The Stomping Land Early Access Review

Island of the lost.

GameSpot's early access reviews evaluate unfinished games that are nonetheless available for purchase by the public. While the games in question are not considered finished by their creators, you may still devote money, time, and bandwidth for the privilege of playing them before they are complete. The review below critiques a work in progress, and represents a snapshot of the game at the time of the review's publication.

Several hours into my run with The Stomping Land, I stopped short of my sprint through a dense jungle--a scene I was quickly growing tired of--and realized something: there was nothing left for me to do. I had set up a camp by a lake where I went spearfishing, and I had explored a branching cave and stalked wild dinosaurs. I had even tamed one as a pet until another player snuck up from behind and killed it with an axe. I had fought other tribes, killed, and was killed myself many, many times. I had traveled the entirety of the available world; I had seen it all, and I was bored.

You will feel a little overwhelmed when you first begin your quest onto the large jungle island, but its depth is superficial. Peeling away the surface of this survival sim reveals mechanics that are either surprisingly limited in scope or otherwise broken or woefully incomplete. It is a game with a short laundry list of activities, all of which can be ticked off in a few hours. The Stomping Land lets you hunt and ride dinosaurs, from the quick-footed gallimimus to the massive carnotaurus. Indeed, while the dinos of Capa Island are large, it's unfortunate that everything else feels so small.

Fight for survival against other players and dinosaurs on an untamed island.

If you manage to find a welcoming server right away (the chances are about fifty-fifty), you will find yourself dropped either onto a sandy beach or in a dense jungle, armed with only a hatchet. You have several initial tasks you can pursue after spawn: collect resources for crafting, hunt for food, or explore. If you go the crafting route, you will find it a frustrating and often baffling experience. Wood and stone dot the island in abundance. But unlike in other games, resources, trees, and rocks don't deplete, effectively removing any system of risk and reward through exploration. Dropping more than one resource on the ground combines the items into a small wicker basket that grows as you add more supplies. There is no inventory system, so moving the basket requires you to pull it with a rope.

Interacting with a basket of resources displays a short list of tools and structures you can create with the gathered materials. As you add more materials to the basket, the list grows, tempting you to add as much as possible before you start crafting. That, as it turns out, is a bad idea, because the creation process burns up all your resources during creation, leaving nothing behind. Since the game doesn't show how many materials each item requires, crafting becomes a time-consuming test of patience, where the best course is to gather a small number of resources at a time and check the list over and over until you find what you need.

EXERCISE DATA:
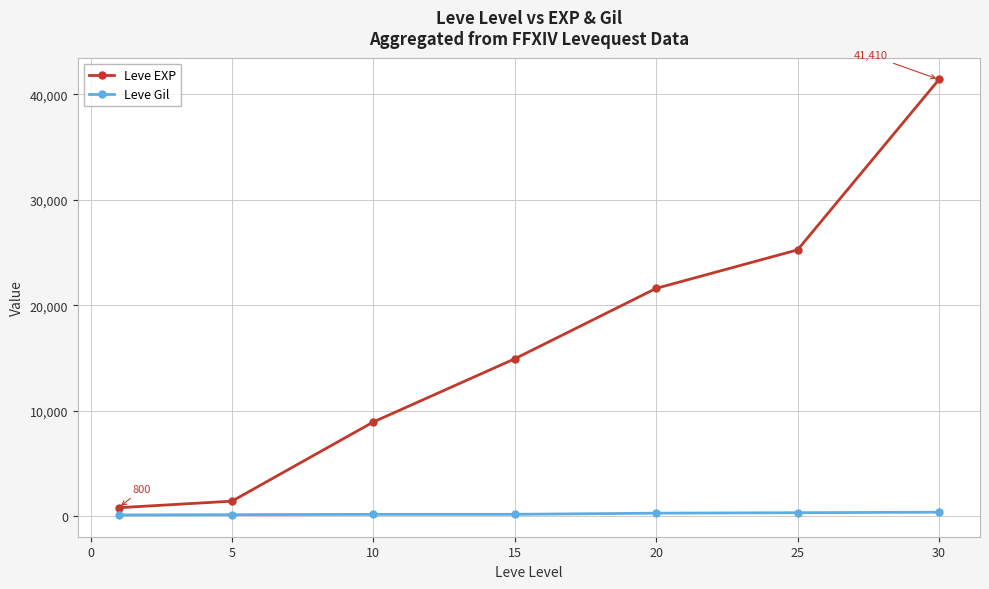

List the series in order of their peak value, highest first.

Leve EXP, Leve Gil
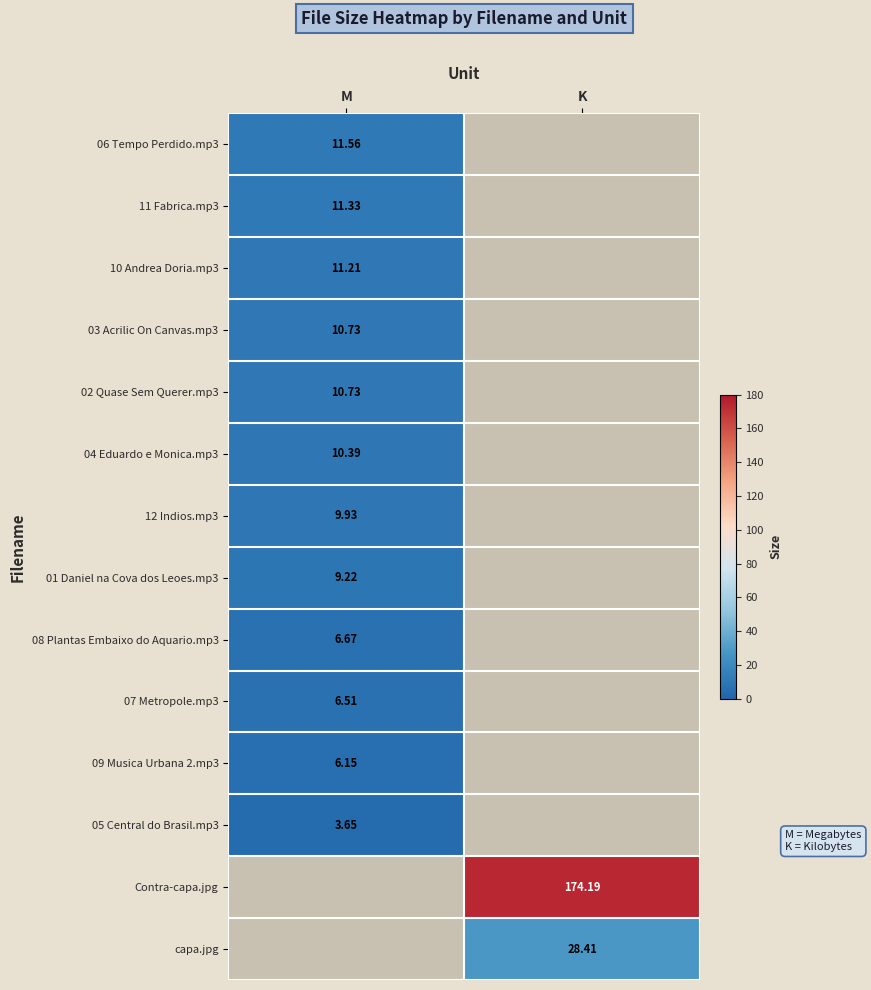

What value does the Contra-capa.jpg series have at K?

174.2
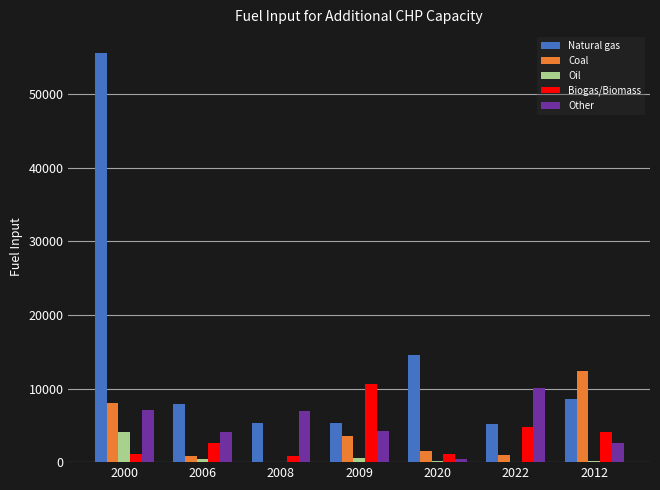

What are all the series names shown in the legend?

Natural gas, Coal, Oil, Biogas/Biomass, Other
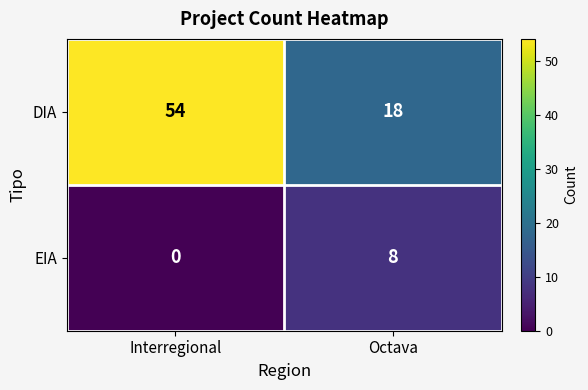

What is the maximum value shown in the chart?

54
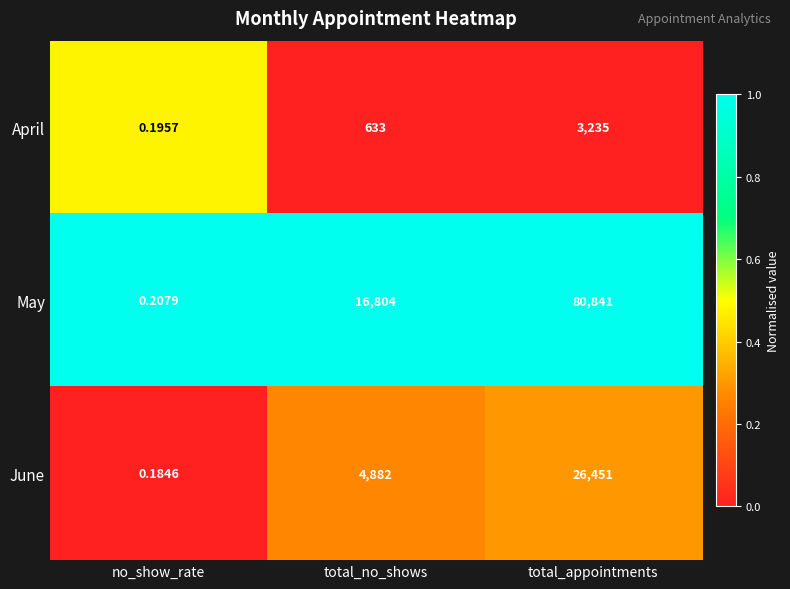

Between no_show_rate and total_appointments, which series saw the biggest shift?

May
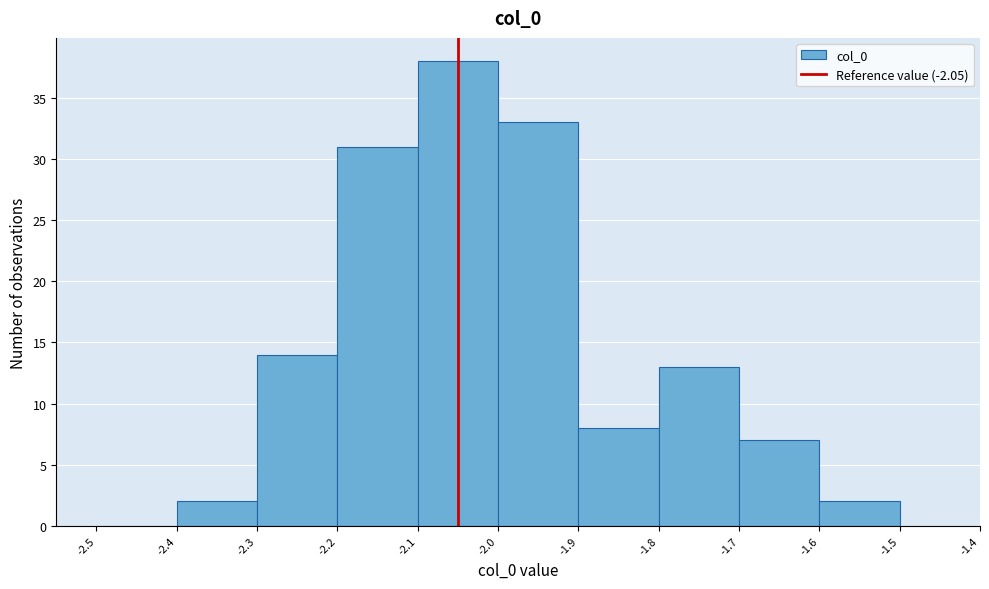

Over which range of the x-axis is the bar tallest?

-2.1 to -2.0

ASSIGNED TASK 1:
Answer these questions about the Stomping Land review:
(a) What is the name of the island where the dinosaurs live?
(b) What tool are you armed with when you are first dropped onto the island?
(c) How must you move a basket of resources, given that there is no inventory system?
ASSIGNED TASK 2:
Can you copy the listing word for word, starting at the line that contains "What value does" and ending at the end of the listing? Leave out the pictures.

RESPONSE 1:
(a) Capa Island
(b) A hatchet
(c) By pulling it with a rope

RESPONSE 2:
What value does the Contra-capa.jpg series have at K?

174.2

What are all the series names shown in the legend?

Natural gas, Coal, Oil, Biogas/Biomass, Other

What is the maximum value shown in the chart?

54

Between no_show_rate and total_appointments, which series saw the biggest shift?

May

Over which range of the x-axis is the bar tallest?

-2.1 to -2.0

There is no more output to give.